One may wonder about the clinical significance of these findings, given that the most recent large RCTs have shown clearly that NAC has no benefit in the setting of CI-AKI. However, NAC is still being studied in other settings, with 30 ongoing trials to prevent AKI and the progression of CKD. It is important that serum creatinine measurement be performed in these trials with an assay (such as the Jaffe method) that does not interfere with NAC administration. Alternately, the investigators could validate the creatinine measurements using both enzymatic and Jaffe methods in a subset of participants both before and after NAC administration. This consideration is especially valid with i.v. NAC administration. The effect reported in the present study was strongest with high doses of NAC administered. Oral NAC has poor oral bioavailability, so the higher effect seen with i.v. NAC may reflect greater serum NAC concentrations and subsequent interference. High doses of i.v. NAC are used in the setting of acetaminophen overdose and in patients with alcoholic hepatitis. A falsely low serum creatinine, when measured with the enzymatic assay, may mask the development of AKI in this clinical setting. The change in serum creatinine with i.v. NAC was −31 μmol/l, which is certain to result in a significant difference in AKI count in any trial if using the Kidney Disease: Improving Global Outcomes staging (stage 1 being 26.5 μmol/l). This will also likely result in the underdiagnosis or delayed of clinically significant AKI occurrence in these settings of i.v. NAC use, which is typically used as an antidote.

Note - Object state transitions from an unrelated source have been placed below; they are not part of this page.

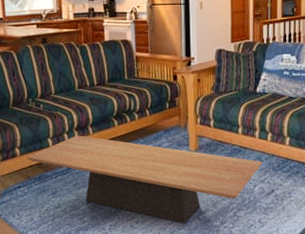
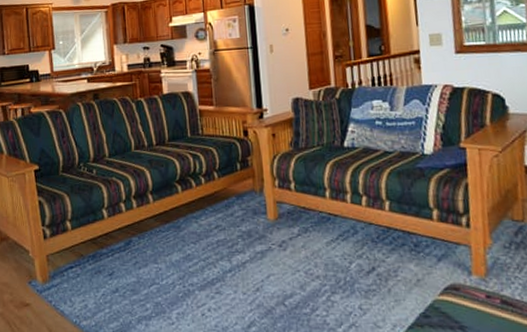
coffee table: present [26,135,263,223] -> none [78,204,358,311]

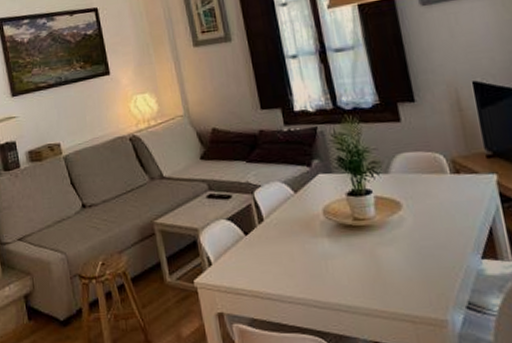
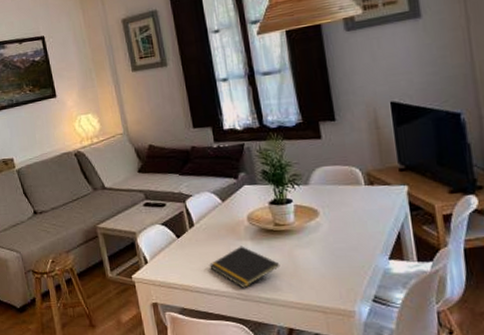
notepad: none [282,244,362,294] -> present [209,246,280,288]

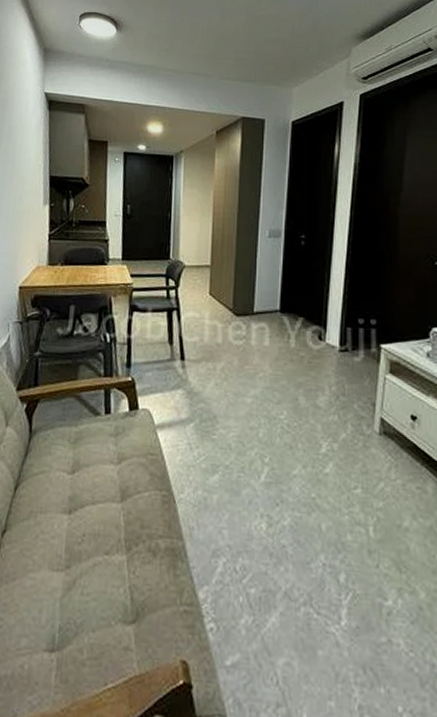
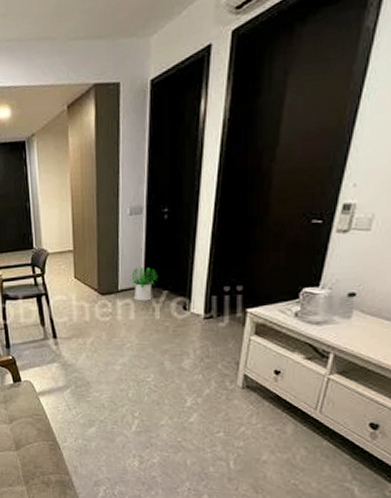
potted plant: none [266,291,294,327] -> present [130,267,158,301]

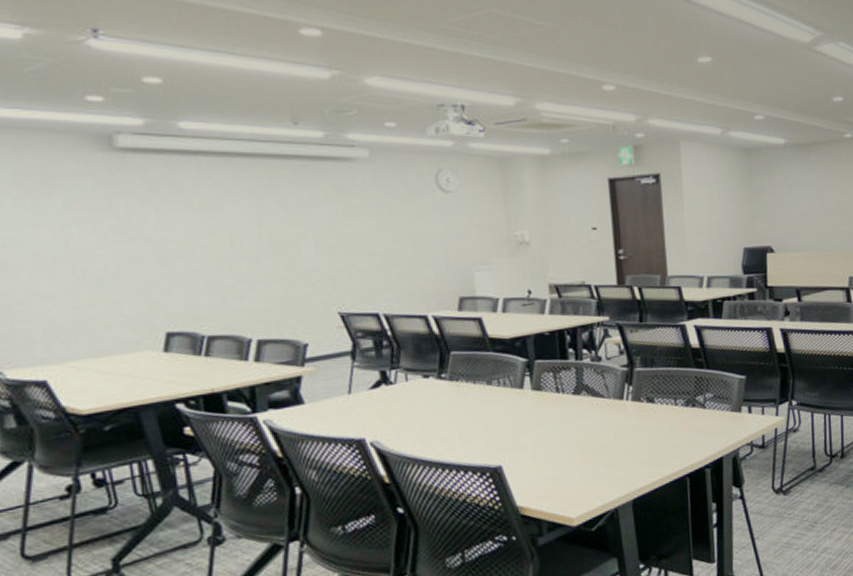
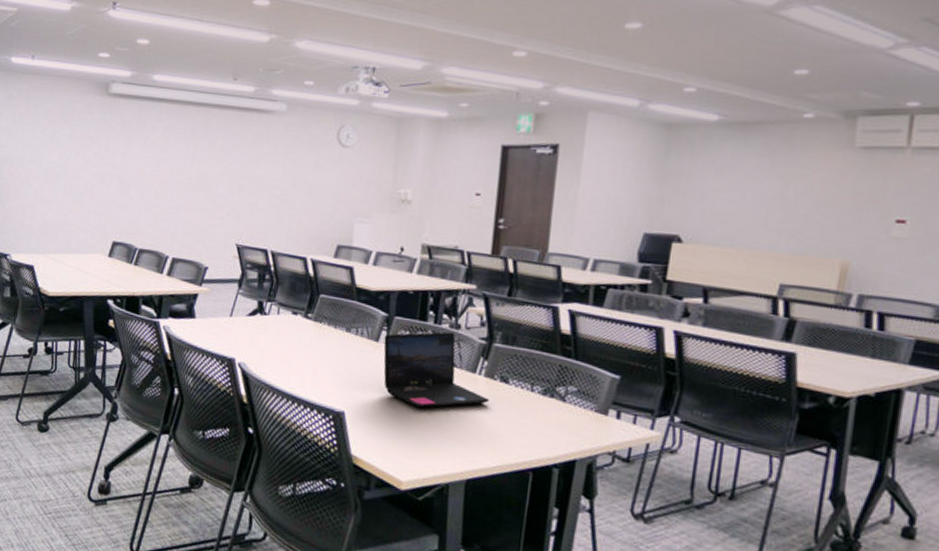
laptop: none [528,365,641,444] -> present [383,332,490,408]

This systematic review has certain limitations. The sample size of the individual studies was small, but that is typical for mechanistic studies of this nature. The change in creatinine was small but statistically significant and contrasts with the lack of change in cystatin C. There is publication bias, with the imputation of a study shifting the pooled estimate to the null. Lastly, the overall quality of the studies included was not high.

In conclusion, the systematic review reports a small but significant decrease in serum creatinine with NAC administration but not in cystatin C. This effect seems to be higher when creatinine is measured with the enzymatic assay and with i.v. NAC administration.

Disclosure

BC has a potential competing interest with CV Diagnostix, AusculSciences, and Toronto-Dominion Bank. The other authors declared no competing interests.